Remix.run Logo
compumike 3 hours ago

Re: "page for all 500s": there's a world of difference between "page me with a critical alert at 3am" and "notify me on Monday morning when my normal workday starts". At the extremes:

If my DB health check endpoint is returning 500s for N consecutive checks over M minutes, yeah, please wake me up at 3am!

If one user hit a weird edge case in form validation and got a one-off 500, please don't! We can fix that on Monday.

Not always easy to distinguish those clearly or configure those business hours rules, but for my team at https://heyoncall.com/ that is the goal -- otherwise your team burns out fast. Waking up someone at 3am has a real cost, so you better be sure it's worth it.

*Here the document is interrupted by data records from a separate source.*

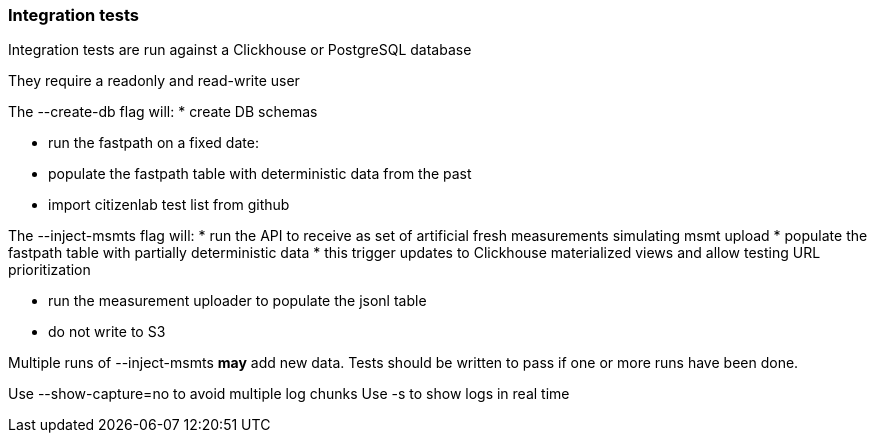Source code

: === Integration tests

Integration tests are run against a Clickhouse or PostgreSQL database

They require a readonly and read-write user

The --create-db flag will:
 * create DB schemas

 * run the fastpath on a fixed date:
   * populate the fastpath table with deterministic data from the past

 * import citizenlab test list from github

The --inject-msmts flag will:
 * run the API to receive as set of artificial fresh measurements simulating msmt upload
   * populate the fastpath table with partially deterministic data
     * this trigger updates to Clickhouse materialized views and allow testing URL prioritization

   * run the measurement uploader to populate the jsonl table
     * do not write to S3

Multiple runs of --inject-msmts *may* add new data. Tests should be written to pass if one or more runs have been done.


Use --show-capture=no to avoid multiple log chunks
Use -s to show logs in real time
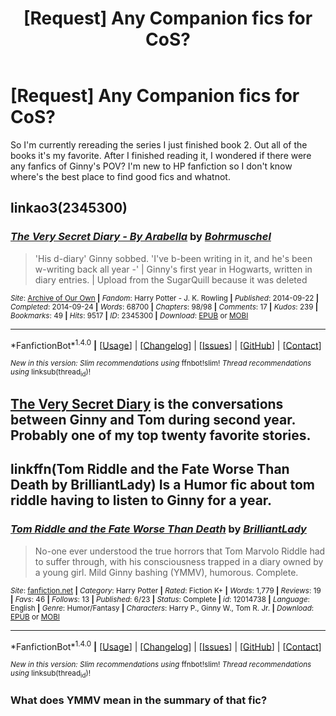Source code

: #+TITLE: [Request] Any Companion fics for CoS?

* [Request] Any Companion fics for CoS?
:PROPERTIES:
:Author: Goddess_Yami
:Score: 3
:DateUnix: 1470787209.0
:DateShort: 2016-Aug-10
:FlairText: Request
:END:
So I'm currently rereading the series I just finished book 2. Out all of the books it's my favorite. After I finished reading it, I wondered if there were any fanfics of Ginny's POV? I'm new to HP fanfiction so I don't know where's the best place to find good fics and whatnot.


** linkao3(2345300)
:PROPERTIES:
:Author: SilverCookieDust
:Score: 5
:DateUnix: 1470787862.0
:DateShort: 2016-Aug-10
:END:

*** [[http://archiveofourown.org/works/2345300][*/The Very Secret Diary - By Arabella/*]] by [[http://archiveofourown.org/users/Bohrmuschel/pseuds/Bohrmuschel][/Bohrmuschel/]]

#+begin_quote
  'His d-diary' Ginny sobbed. 'I've b-been writing in it, and he's been w-writing back all year -' | Ginny's first year in Hogwarts, written in diary entries. | Upload from the SugarQuill because it was deleted
#+end_quote

^{/Site/: [[http://www.archiveofourown.org/][Archive of Our Own]] *|* /Fandom/: Harry Potter - J. K. Rowling *|* /Published/: 2014-09-22 *|* /Completed/: 2014-09-24 *|* /Words/: 68700 *|* /Chapters/: 98/98 *|* /Comments/: 17 *|* /Kudos/: 239 *|* /Bookmarks/: 49 *|* /Hits/: 9517 *|* /ID/: 2345300 *|* /Download/: [[http://archiveofourown.org/downloads/Bo/Bohrmuschel/2345300/The%20Very%20Secret%20Diary%20-%20By.epub?updated_at=1412277363][EPUB]] or [[http://archiveofourown.org/downloads/Bo/Bohrmuschel/2345300/The%20Very%20Secret%20Diary%20-%20By.mobi?updated_at=1412277363][MOBI]]}

--------------

*FanfictionBot*^{1.4.0} *|* [[[https://github.com/tusing/reddit-ffn-bot/wiki/Usage][Usage]]] | [[[https://github.com/tusing/reddit-ffn-bot/wiki/Changelog][Changelog]]] | [[[https://github.com/tusing/reddit-ffn-bot/issues/][Issues]]] | [[[https://github.com/tusing/reddit-ffn-bot/][GitHub]]] | [[[https://www.reddit.com/message/compose?to=tusing][Contact]]]

^{/New in this version: Slim recommendations using/ ffnbot!slim! /Thread recommendations using/ linksub(thread_id)!}
:PROPERTIES:
:Author: FanfictionBot
:Score: 1
:DateUnix: 1470787871.0
:DateShort: 2016-Aug-10
:END:


** [[http://archiveofourown.org/works/2345300/chapters/5171522][The Very Secret Diary]] is the conversations between Ginny and Tom during second year. Probably one of my top twenty favorite stories.
:PROPERTIES:
:Score: 2
:DateUnix: 1470788198.0
:DateShort: 2016-Aug-10
:END:


** linkffn(Tom Riddle and the Fate Worse Than Death by BrilliantLady) Is a Humor fic about tom riddle having to listen to Ginny for a year.
:PROPERTIES:
:Author: Missing_Minus
:Score: 2
:DateUnix: 1470788310.0
:DateShort: 2016-Aug-10
:END:

*** [[http://www.fanfiction.net/s/12014738/1/][*/Tom Riddle and the Fate Worse Than Death/*]] by [[https://www.fanfiction.net/u/6872861/BrilliantLady][/BrilliantLady/]]

#+begin_quote
  No-one ever understood the true horrors that Tom Marvolo Riddle had to suffer through, with his consciousness trapped in a diary owned by a young girl. Mild Ginny bashing (YMMV), humorous. Complete.
#+end_quote

^{/Site/: [[http://www.fanfiction.net/][fanfiction.net]] *|* /Category/: Harry Potter *|* /Rated/: Fiction K+ *|* /Words/: 1,779 *|* /Reviews/: 19 *|* /Favs/: 46 *|* /Follows/: 13 *|* /Published/: 6/23 *|* /Status/: Complete *|* /id/: 12014738 *|* /Language/: English *|* /Genre/: Humor/Fantasy *|* /Characters/: Harry P., Ginny W., Tom R. Jr. *|* /Download/: [[http://www.ff2ebook.com/old/ffn-bot/index.php?id=12014738&source=ff&filetype=epub][EPUB]] or [[http://www.ff2ebook.com/old/ffn-bot/index.php?id=12014738&source=ff&filetype=mobi][MOBI]]}

--------------

*FanfictionBot*^{1.4.0} *|* [[[https://github.com/tusing/reddit-ffn-bot/wiki/Usage][Usage]]] | [[[https://github.com/tusing/reddit-ffn-bot/wiki/Changelog][Changelog]]] | [[[https://github.com/tusing/reddit-ffn-bot/issues/][Issues]]] | [[[https://github.com/tusing/reddit-ffn-bot/][GitHub]]] | [[[https://www.reddit.com/message/compose?to=tusing][Contact]]]

^{/New in this version: Slim recommendations using/ ffnbot!slim! /Thread recommendations using/ linksub(thread_id)!}
:PROPERTIES:
:Author: FanfictionBot
:Score: 2
:DateUnix: 1470788354.0
:DateShort: 2016-Aug-10
:END:


*** What does YMMV mean in the summary of that fic?
:PROPERTIES:
:Author: Brynjolf-of-Riften
:Score: 1
:DateUnix: 1471121273.0
:DateShort: 2016-Aug-14
:END:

wasmitnetzen 3 hours ago | parent [-]

Shouldn't Github be large enough to not have anyone on-call, but just rotate the responsible team around the world?

alexfoo 40 minutes ago | parent | next [-]

One team can't troubleshoot AND FIX every possible subsystem, so you just end up with lots (growing to hundreds) of people "on-call" anyway.

As others have said, follow-the-sun type models do exist, usually staffed by people in their normal working hours (EMEA, Americas, APAC) but this means you've still got to cover the weekend and public holidays (which there are a lot of when you factor in plenty of different countries).

Where you need a quick response you can have a core ops/noc team that looks at things with lower thresholds and shorter windows, and their job is to do the initial triage and then page the appropriate team earlier than they would have been alerted by their own alert thresholds/monitoring.

Actually clicking the button to change the status on a public status page is a whole different topic that becomes very political in certain companies.

bobthepanda 3 hours ago | parent | prev [-]

At least when I worked at a Bigcorp a lot of that was being cut to save costs.

lokar an hour ago | parent [-]

I've worked in large orgs where we could (at at some times did) have around the world rotations. They don't work well. It've very hard to maintain real team cohesion, and you end up with really superficial operations. People tend not to dig in really deep, find good fixes, etc. Lots of superficial bandages.